Let's check how the old code compares with the new one for 1D arrays from the CPU hardware perspective. For that, we'll use Linux perf utility to collect statistics while running the benchmark. To collect the stats, we changed the number of tests cases to 10,000 and the number of iterations to 100,000. First, we run the old code:

$ perf stat -d ./bench
Benchmark 1: 1D arrays (10000 test cases, up to 100 elements each, 100000 iterations)
Old implementation: 63259ms (632594.38ns/op)
Performance counter stats for './bench':
63,250.95 msec task-clock # 1.000 CPUs utilized
568 context-switches # 8.980 /sec
97 cpu-migrations # 1.534 /sec
627 page-faults # 9.913 /sec
1,953,101,968,146 instructions # 5.73 insn per cycle
# 0.00 stalled cycles per insn (71.43%)
340,887,156,255 cycles # 5.389 GHz (71.43%)
8,183,732,105 stalled-cycles-frontend # 2.40% frontend cycles idle (71.42%)
464,537,558,223 branches # 7.344 G/sec (71.43%)
1,048,091,584 branch-misses # 0.23% of all branches (71.43%)
200,230,551,465 L1-dcache-loads # 3.166 G/sec (71.43%)
3,354,941,370 L1-dcache-load-misses # 1.68% of all L1-dcache accesses (71.43%)
63.262848982 seconds time elapsed
63.222188000 seconds user
0.028997000 seconds sys

Next, let's run the new code:

$ perf stat -d ./bench
Benchmark 1: 1D arrays (10000 test cases, up to 100 elements each, 100000 iterations)
New implementation: 6741ms (67413.41ns/op)
Performance counter stats for './bench':
6,742.86 msec task-clock # 1.000 CPUs utilized
61 context-switches # 9.047 /sec
20 cpu-migrations # 2.966 /sec
627 page-faults # 92.987 /sec
63,123,343,365 instructions # 1.77 insn per cycle
# 0.02 stalled cycles per insn (71.40%)
35,725,494,364 cycles # 5.298 GHz (71.43%)
1,005,643,847 stalled-cycles-frontend # 2.81% frontend cycles idle (71.44%)
6,028,389,684 branches # 894.040 M/sec (71.44%)
3,187,586 branch-misses # 0.05% of all branches (71.44%)
34,602,313,746 L1-dcache-loads # 5.132 G/sec (71.44%)
128,238,227 L1-dcache-load-misses # 0.37% of all L1-dcache accesses (71.41%)
6.744747777 seconds time elapsed
6.739497000 seconds user
0.003999000 seconds sys

The number of branches dropped from 7.3B to 894M per second and the number of branch misses also dropped significantly, from 0.23% to 0.05%. This tells us that the CPU is dealing with less branches in the new code. Contrarily, the IPC (instructions per cycle) value dropped from 5.73 to 1.77 - another example that a higher IPC does not always mean better performance. Here the total number of retired instructions dropped from 1,953B to 63B. No surprise that that the new code ran faster although it has 3x lower IPC - the CPU had to execute 31x less instructions.

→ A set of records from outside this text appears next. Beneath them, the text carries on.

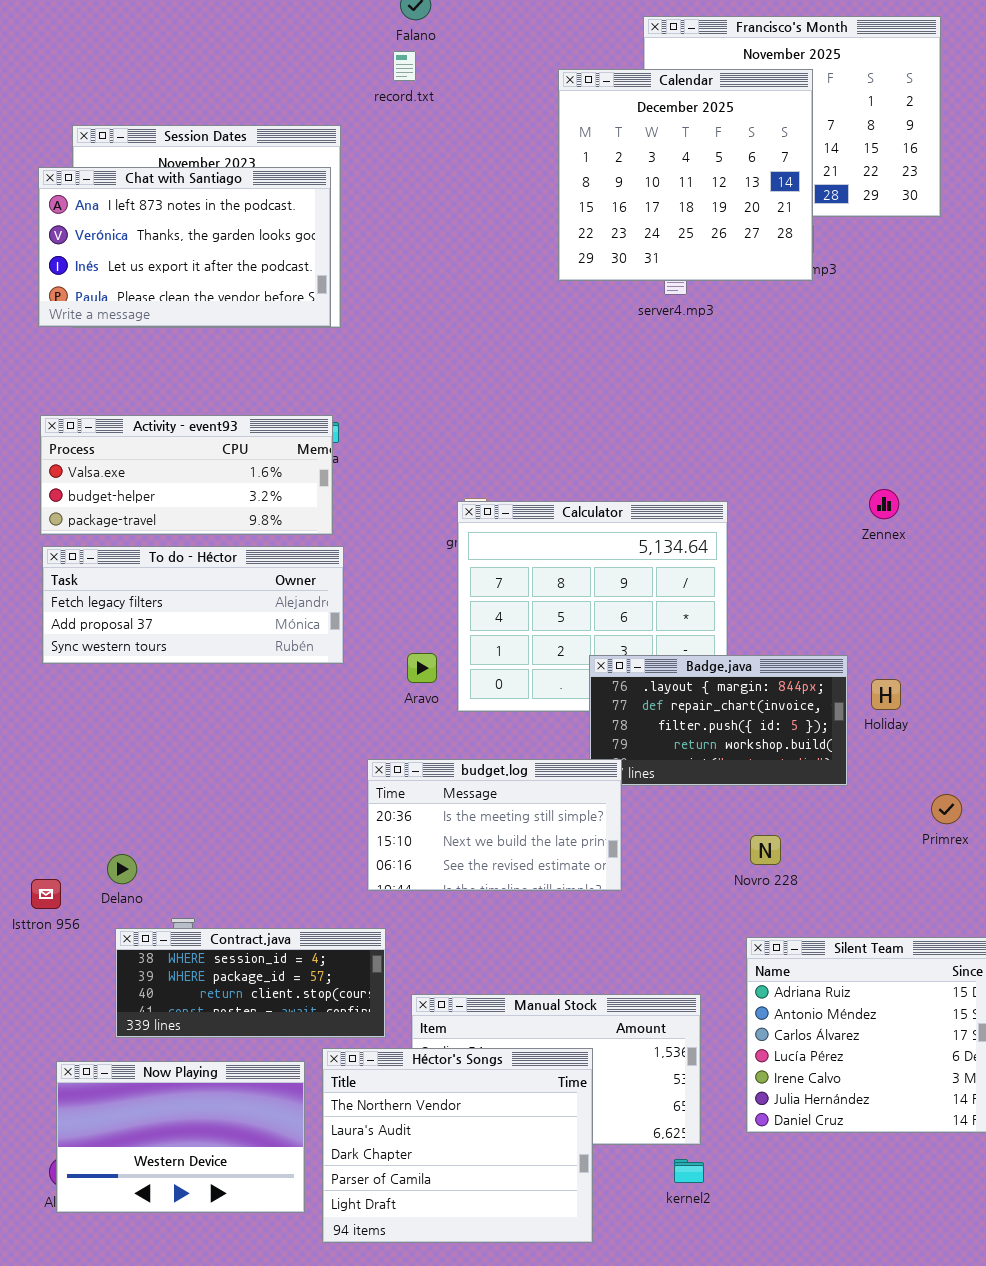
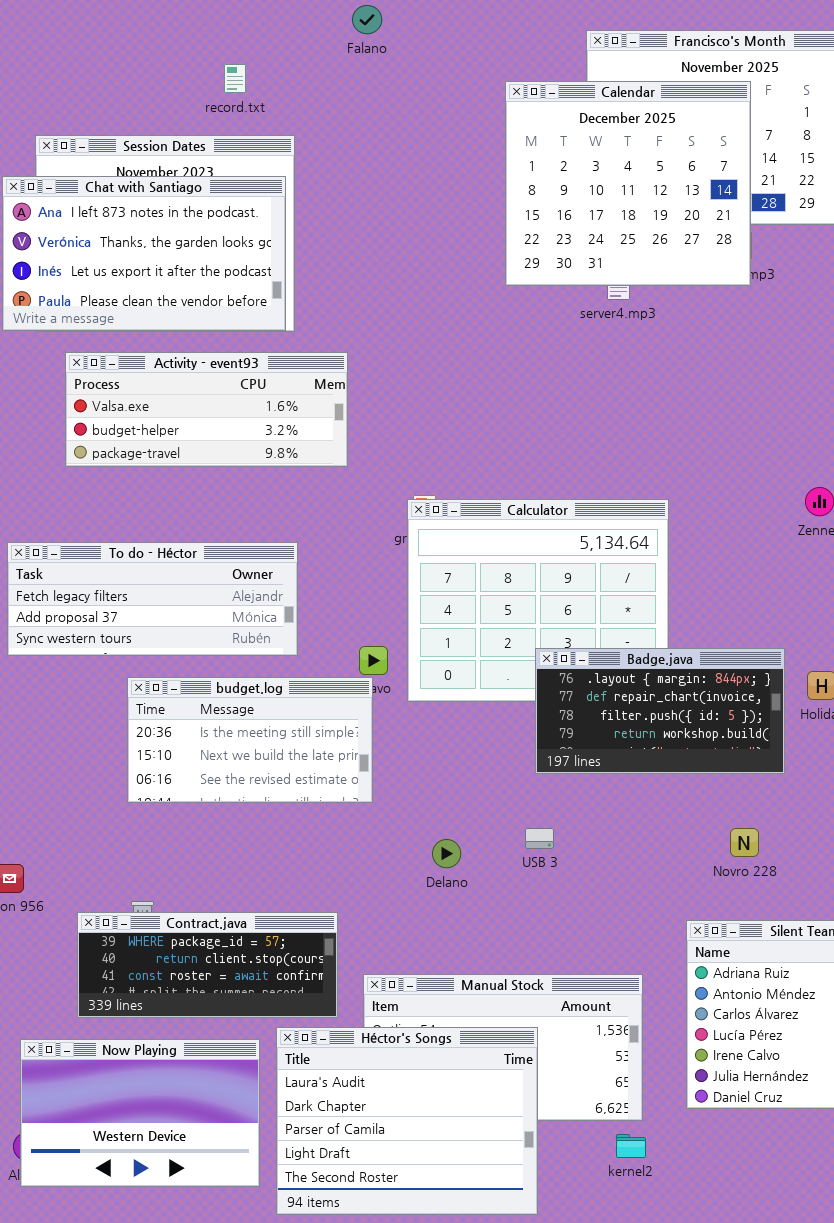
record.txt: [393,51,416,81] -> [224,64,246,93], moved
Activity - event93: [40,415,333,535] -> [65,352,348,467], moved
budget.log: [367,759,622,891] -> [127,677,373,803], moved
Novro 228: [750,835,781,865] -> [730,828,759,857], moved
Delano: [107,854,137,884] -> [432,839,461,868], moved
Contract.java: [115,928,386,1038] -> [77,912,338,1018], scrolled down 1 row
Héctor's Songs: [322,1048,593,1243] -> [276,1027,538,1215], scrolled down 1 row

Of course, we could go one step further porting the code to use SIMD instructions to the same logic simultaneously on repetition levels for multiple arrays. But we decided to stop where we were singe this function is only a part of the decoding pipeline and the new version is already fast enough not to be the bottleneck.

Lessons Learned

This experience reinforced several important principles for performance-critical systems:

Simplicity often wins: The most straightforward implementation frequently outperforms "clever" optimizations, especially when the compiler can apply its own optimizations effectively.

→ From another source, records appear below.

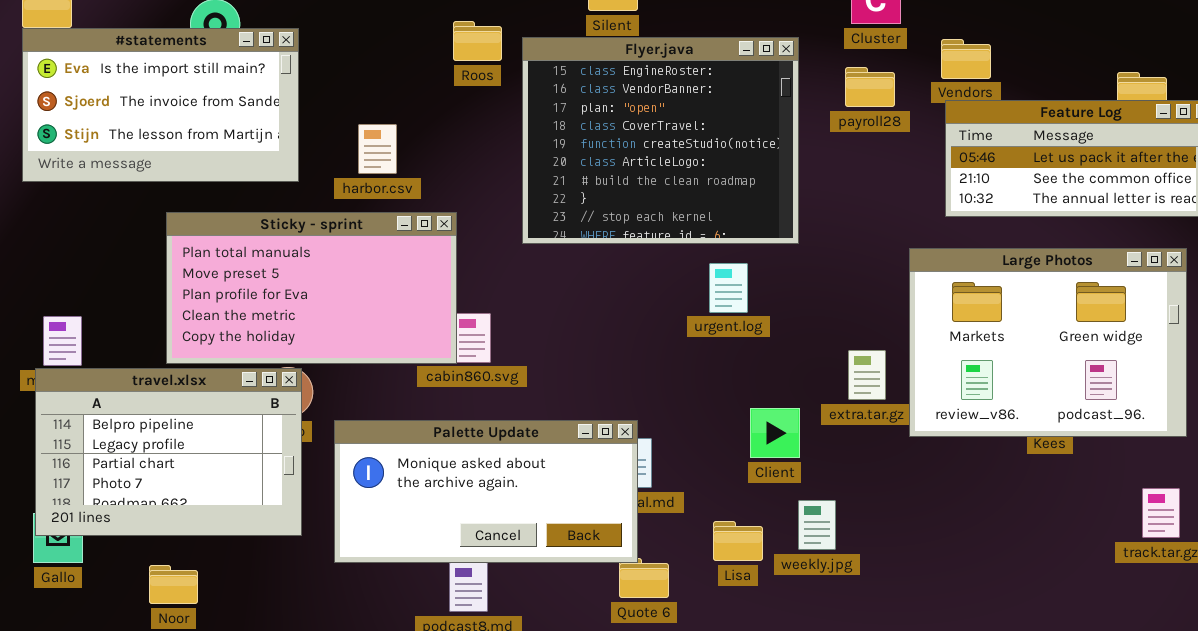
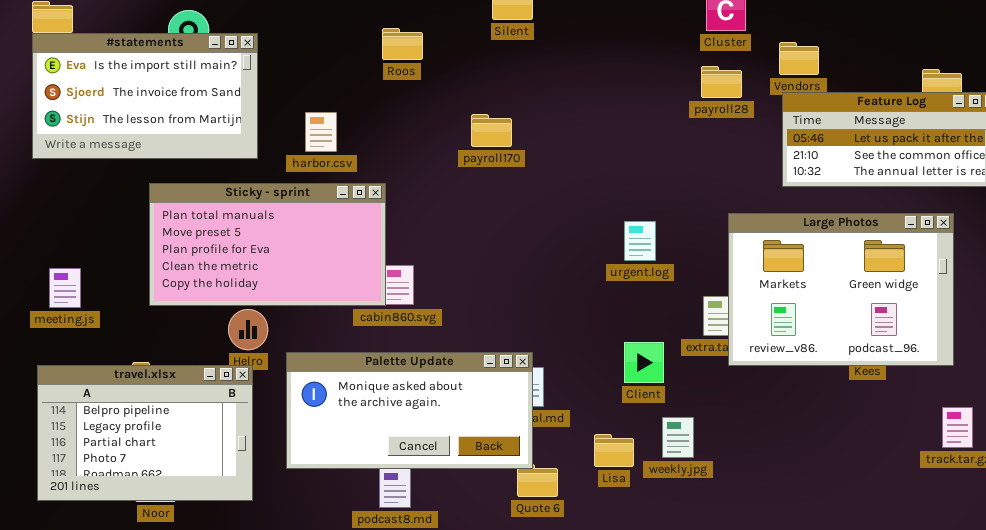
Flyer.java: [522,37,799,244] -> none, closed
Large Photos: [909,248,1187,437] -> [728,213,954,366], moved
urgent.log: [709,263,748,313] -> [624,221,656,261], moved
travel.xlsx: [35,368,302,536] -> [37,365,253,501], moved

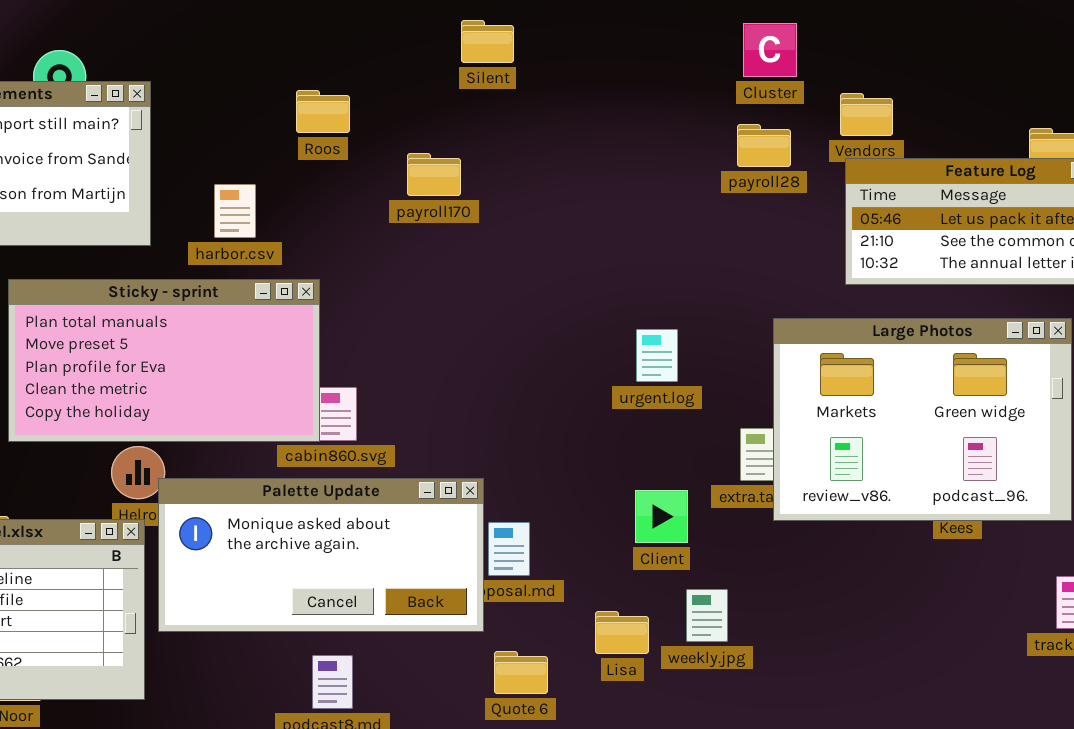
Roos: [382,28,423,60] -> [296,90,350,133], moved
payroll170: [471,114,512,147] -> [407,153,461,196], moved
Palette Update: [286,352,533,469] -> [158,478,484,632], moved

Profile everything: No optimization is complete without thorough benchmarking on representative workloads. What looks good in theory may perform poorly in practice.

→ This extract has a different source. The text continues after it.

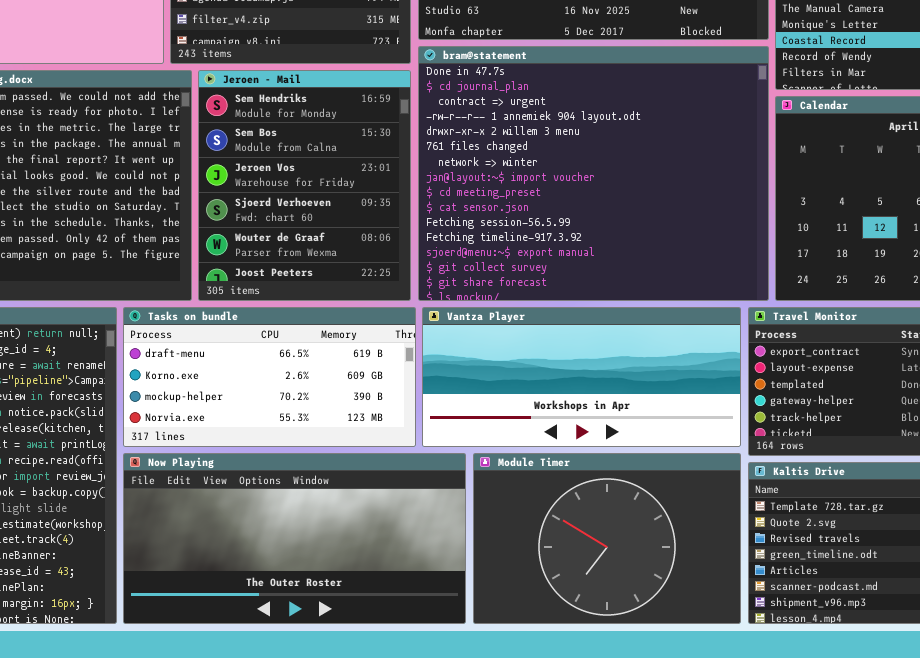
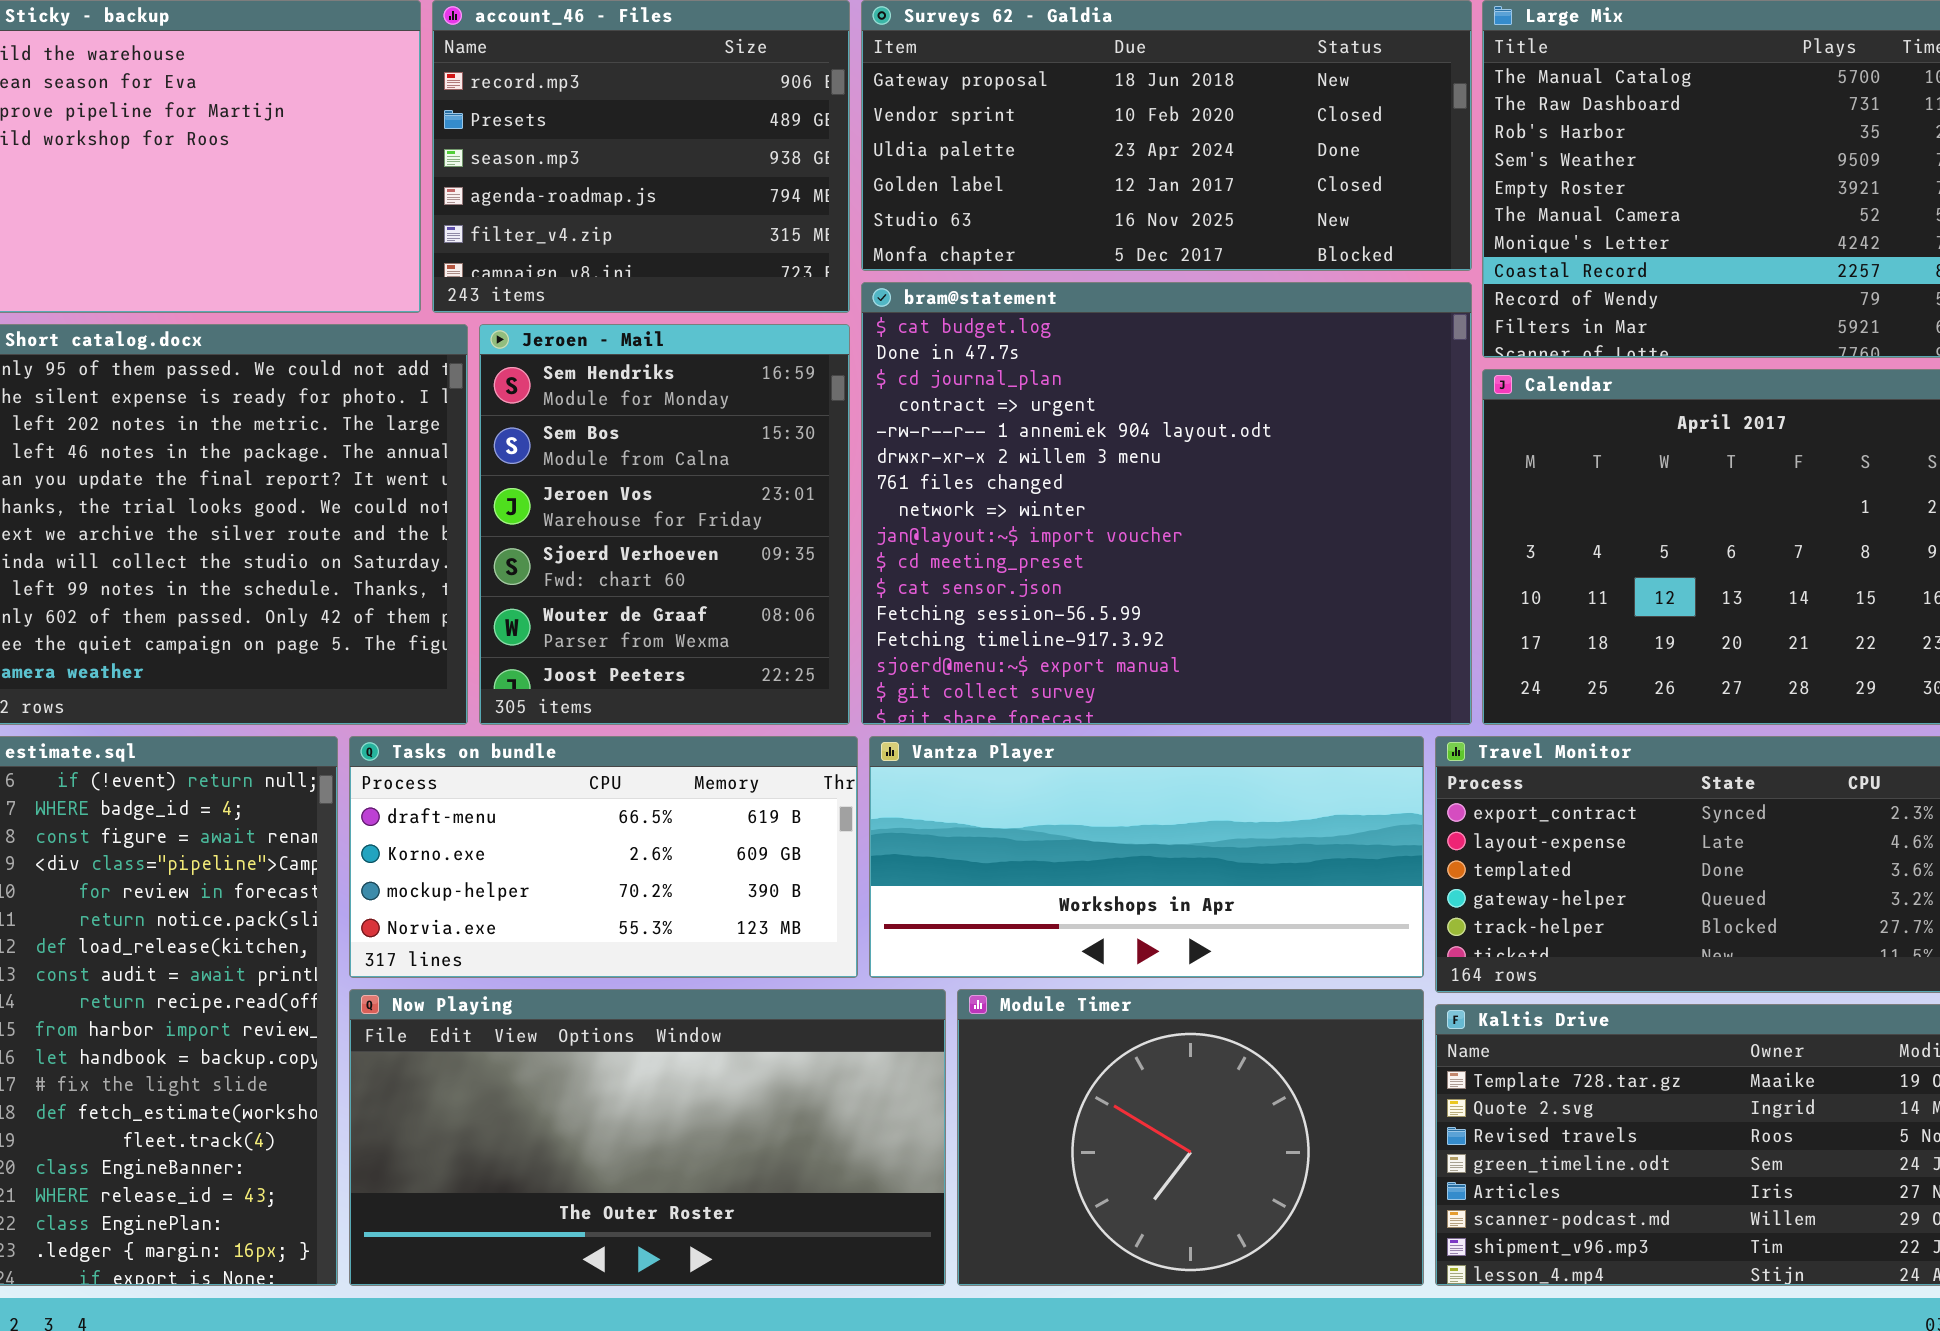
bram@statement: [418,46,769,301] -> [861,282,1472,725], scrolled up 1 row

Understand your hardware: Modern CPUs are incredibly sophisticated, with complex branch prediction, caching, and instruction-level parallelism. Hand optimizations must work with these features, not against them.

Trust but verify: AI suggestions can provide valuable insights, but they should always be validated through empirical testing before being deployed to production systems.

The database field is particularly unforgiving when it comes to performance regressions. A few percentage points of slowdown in a hot path can translate to significant increases in query latency across an entire system. This makes rigorous benchmarking not just good practice, but essential for maintaining system performance at scale.

In our Parquet decoding pipeline, this 5x improvement in array shape calculation translates to noticeably faster query times for complex arrays - a meaningful improvement for users working with large analytical datasets.